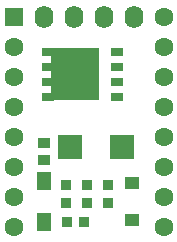
<source format=gbs>
G04 Layer: BottomSolderMaskLayer*
G04 EasyEDA Pro v1.9.29, 2023-05-07 01:58:04*
G04 Gerber Generator version 0.3*
G04 Scale: 100 percent, Rotated: No, Reflected: No*
G04 Dimensions in millimeters*
G04 Leading zeros omitted, absolute positions, 3 integers and 3 decimals*
%FSLAX33Y33*%
%MOMM*%
%AMOval*1,1,$1,$2,$3*1,1,$1,$4,$5*20,1,$1,$2,$3,$4,$5,0*%
%ADD10C,1.6016*%
%ADD11R,1.6016X1.6016*%
%ADD12Oval,1.6016X0.0X-0.15X0.0X0.15*%
%ADD13R,1.100023X0.700024*%
%ADD14R,4.100017X4.510024*%
%ADD15R,1.301598X1.101598*%
%ADD16R,1.301598X1.501597*%
%ADD17R,2.101596X2.101596*%
%ADD18R,0.965606X0.908075*%
%ADD19R,0.965606X0.908075*%
%ADD20R,1.001598X0.901598*%
%ADD21R,0.908075X0.965606*%
G75*


G04 Pad Start*
G54D10*
G01X13970Y13970D03*
G01X13970Y16510D03*
G01X13970Y19050D03*
G01X13970Y11430D03*
G01X13970Y8890D03*
G01X13970Y6350D03*
G01X13970Y3810D03*
G01X13970Y1270D03*
G01X1270Y1270D03*
G01X1270Y3810D03*
G01X1270Y6350D03*
G01X1270Y8890D03*
G01X1270Y11430D03*
G01X1270Y13970D03*
G01X1270Y16510D03*
G54D11*
G01X1270Y19050D03*
G54D12*
G01X11430Y19050D03*
G01X8890Y19050D03*
G01X6350Y19050D03*
G01X3810Y19050D03*
G54D13*
G01X10037Y16104D03*
G01X10037Y14834D03*
G01X10037Y13564D03*
G01X10037Y12294D03*
G01X4187Y12294D03*
G01X4187Y13564D03*
G01X4187Y14834D03*
G01X4187Y16104D03*
G54D14*
G01X6502Y14199D03*
G54D15*
G01X11303Y1879D03*
G01X11303Y4979D03*
G54D16*
G01X3810Y5164D03*
G01X3810Y1694D03*
G54D17*
G01X6055Y8001D03*
G01X10455Y8001D03*
G54D18*
G01X7493Y4809D03*
G01X7493Y3302D03*
G01X9271Y4809D03*
G01X9271Y3302D03*
G54D19*
G01X5715Y3311D03*
G01X5715Y4817D03*
G54D20*
G01X3810Y6920D03*
G01X3810Y8320D03*
G54D21*
G01X5750Y1700D03*
G01X7257Y1700D03*
G04 Pad End*

M02*

</source>
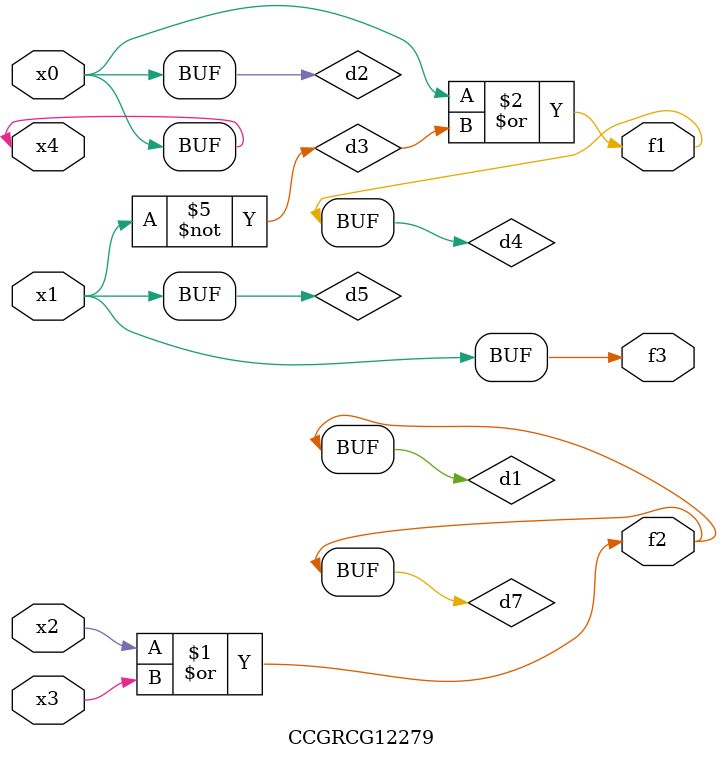
<source format=v>
module CCGRCG12279(
	input x0, x1, x2, x3, x4,
	output f1, f2, f3
);

	wire d1, d2, d3, d4, d5, d6, d7;

	or (d1, x2, x3);
	buf (d2, x0, x4);
	not (d3, x1);
	or (d4, d2, d3);
	not (d5, d3);
	nand (d6, d1, d3);
	or (d7, d1);
	assign f1 = d4;
	assign f2 = d7;
	assign f3 = d5;
endmodule

</source>
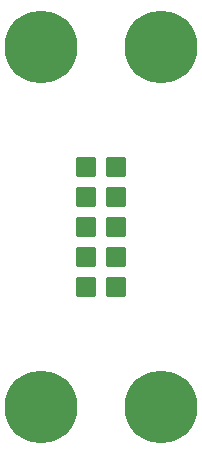
<source format=gbr>
%TF.GenerationSoftware,KiCad,Pcbnew,7.0.11+1*%
%TF.CreationDate,2024-06-05T20:24:41+00:00*%
%TF.ProjectId,GH4PIN01,47483450-494e-4303-912e-6b696361645f,rev?*%
%TF.SameCoordinates,Original*%
%TF.FileFunction,Soldermask,Top*%
%TF.FilePolarity,Negative*%
%FSLAX46Y46*%
G04 Gerber Fmt 4.6, Leading zero omitted, Abs format (unit mm)*
G04 Created by KiCad (PCBNEW 7.0.11+1) date 2024-06-05 20:24:41*
%MOMM*%
%LPD*%
G01*
G04 APERTURE LIST*
G04 Aperture macros list*
%AMRoundRect*
0 Rectangle with rounded corners*
0 $1 Rounding radius*
0 $2 $3 $4 $5 $6 $7 $8 $9 X,Y pos of 4 corners*
0 Add a 4 corners polygon primitive as box body*
4,1,4,$2,$3,$4,$5,$6,$7,$8,$9,$2,$3,0*
0 Add four circle primitives for the rounded corners*
1,1,$1+$1,$2,$3*
1,1,$1+$1,$4,$5*
1,1,$1+$1,$6,$7*
1,1,$1+$1,$8,$9*
0 Add four rect primitives between the rounded corners*
20,1,$1+$1,$2,$3,$4,$5,0*
20,1,$1+$1,$4,$5,$6,$7,0*
20,1,$1+$1,$6,$7,$8,$9,0*
20,1,$1+$1,$8,$9,$2,$3,0*%
G04 Aperture macros list end*
%ADD10C,6.160000*%
%ADD11RoundRect,0.080000X-0.762000X-0.762000X0.762000X-0.762000X0.762000X0.762000X-0.762000X0.762000X0*%
G04 APERTURE END LIST*
D10*
%TO.C,M2*%
X20320001Y40640000D03*
%TD*%
%TO.C,M4*%
X20320001Y10160000D03*
%TD*%
%TO.C,M3*%
X10160001Y10160000D03*
%TD*%
%TO.C,M1*%
X10160001Y40640000D03*
%TD*%
D11*
%TO.C,J3*%
X13970001Y30480000D03*
X16510001Y30480000D03*
X13970001Y27940000D03*
X16510001Y27940000D03*
X13970001Y25400000D03*
X16510001Y25400000D03*
X13970001Y22860000D03*
X16510001Y22860000D03*
X13970001Y20320000D03*
X16510001Y20320000D03*
%TD*%
M02*

</source>
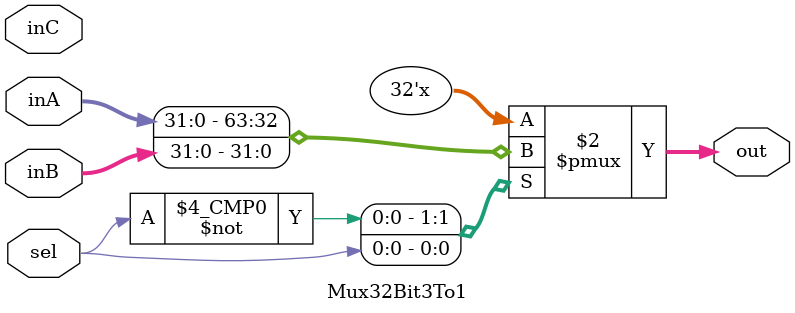
<source format=v>
`timescale 1ns / 1ps


module Mux32Bit3To1(out, inA, inB, inC, sel);

    output reg [31:0] out;
    
    input [31:0] inA;
    input [31:0] inB;
    input [31:0] inC; 
    input sel;

   always @(*) begin
    case (sel)
        2'b00: out = inA;  // Select inA
        2'b01: out = inB;  // Select inB
        2'b10: out = inC;  // Select inC
        default: out = 32'b0; // Default case
    endcase
    end

endmodule

</source>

• **WHAT YOU NEED TO DO**
Your task is to gather all lines from the entries above that hold the word "input".

• **ANSWER TO THE PROBLEM**
	input x0, x1, x2, x3, x4,
    input [31:0] inA;
    input [31:0] inB;
    input [31:0] inC; 
    input sel;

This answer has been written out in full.